Sunday, December 16, 2007

Review - Hothouse

Ed Emshwiller
1962 Hugo Winner for Best Professional Artist

Hothouse
by Brian Aldiss
196 Hugo Winner for Best Short Fiction (kinda)

So what would an early Hugo be without controversy, confusion, and a sketchy publishing history.

In 1962 the short fiction award went to "the Hothouse series": a set of five linked novellas that formed one complete novel. You'll note that in 1961 the novel award went to A Canticle For Liebowitz which was a set of three linked novellas. This is something that never is repeated again. All short fiction awards from then on go to specific stories but in 1962 there was essentially a second winner for best novel.

Only the Hothouse series isn't really available as a novel. Rather than being converted to some extended fix ups for publication in books they were actually abridged for publication as The Long Afternoon of Earth. All five novellas were published in their entirety in the UK but in the US they have only been collected a handful of times by specialty publishers for limited runs.

So you'll have to jump through some real hoops to read the complete thing. The leather bound edition that I have is the cheapest copy that I could find which should tell you something about it. The question then becomes is it worth it?
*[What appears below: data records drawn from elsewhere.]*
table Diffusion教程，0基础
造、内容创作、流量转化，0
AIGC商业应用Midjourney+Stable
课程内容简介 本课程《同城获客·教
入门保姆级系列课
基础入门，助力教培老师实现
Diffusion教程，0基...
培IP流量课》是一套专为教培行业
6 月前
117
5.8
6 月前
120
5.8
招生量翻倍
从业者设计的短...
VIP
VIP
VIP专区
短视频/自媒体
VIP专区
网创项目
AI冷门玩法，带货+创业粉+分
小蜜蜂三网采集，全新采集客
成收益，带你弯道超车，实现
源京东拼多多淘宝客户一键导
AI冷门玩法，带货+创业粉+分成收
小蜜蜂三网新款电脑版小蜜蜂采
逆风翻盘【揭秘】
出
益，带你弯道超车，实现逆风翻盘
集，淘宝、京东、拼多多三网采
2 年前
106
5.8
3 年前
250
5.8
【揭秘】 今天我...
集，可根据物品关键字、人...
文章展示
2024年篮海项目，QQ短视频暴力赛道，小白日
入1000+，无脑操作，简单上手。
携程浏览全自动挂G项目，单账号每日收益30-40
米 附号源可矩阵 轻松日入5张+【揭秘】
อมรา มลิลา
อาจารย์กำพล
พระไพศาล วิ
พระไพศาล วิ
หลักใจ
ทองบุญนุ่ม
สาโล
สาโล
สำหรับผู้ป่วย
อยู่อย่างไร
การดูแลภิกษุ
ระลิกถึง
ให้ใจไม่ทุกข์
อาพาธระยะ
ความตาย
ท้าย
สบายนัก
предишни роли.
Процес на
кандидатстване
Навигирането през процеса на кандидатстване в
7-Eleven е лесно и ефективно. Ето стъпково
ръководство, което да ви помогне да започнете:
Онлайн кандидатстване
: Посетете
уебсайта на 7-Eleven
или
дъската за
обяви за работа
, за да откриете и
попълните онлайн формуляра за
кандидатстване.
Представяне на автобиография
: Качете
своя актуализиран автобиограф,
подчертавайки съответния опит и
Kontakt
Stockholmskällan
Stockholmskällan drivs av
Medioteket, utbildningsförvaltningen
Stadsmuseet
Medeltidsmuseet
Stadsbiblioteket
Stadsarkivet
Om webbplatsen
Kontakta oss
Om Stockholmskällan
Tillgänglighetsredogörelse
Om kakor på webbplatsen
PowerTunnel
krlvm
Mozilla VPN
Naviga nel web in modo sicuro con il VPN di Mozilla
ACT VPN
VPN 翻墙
Hothouse descibes a far distant future where the earth has become tidally locked with the sun so it does not rotate any longer. Plant life has overrun the hemisphere that faces the sun and the continents are covered by one large banyan tree. Life has evolved to be incredibly aggressive and the plants have become mobile carnivores. Only a handful of animal species survive and the descendants of humanity are the weakest of these eking out a cautious existence in the branches of the tree.

To call the book "not scientifically accurate" is a small understatement. On the other hand the book is about a journey that consumes the lifetime of one of these people. He becomes hag-ridden by a fungus with plans for planetary conquest, encounters strange monsters, travels to the underworld, and witnesses the strange transition of life itself. In short, the book reads a lot more like a distinctive fantasy novel than science fiction. Unfortunately Aldiss spends a lot of time on the unsupportable science aspect of things but when he's not the fantastic atmosphere of Hothouse is conveyed very well.

I have to admit that I didn't find many of the characters likable but I did find them interesting. They're primitive and Aldiss doesn't fall into the trap of presenting them as modern people. This does make them hard to connect with. On the other hand the constant tension and peril (there's a lot of sudden, brutal deaths to characters as you read) pulls the story along well. Even the fungal version of Sauron is interesting in how he drives the humans toward his goals.

Aldiss does at one point have the travelers find the remains of our present day civilization and this is the section that I had the most trouble with. It's two billion years in the future. Continents don't last two billion years but somehow a building and a power source does.

For me Hothouse was worth it. It is a very interesting book though if I wasn't making a point of trying to collect everything that's won a Hugo award then I wouldn't have wanted to pay as much as I did for my copy (thirty-five dollars; I got lucky in finding it so cheap). If you can find Hothouse then go for it but I can't say anything about the abridged version The Long Afternoon of Earth.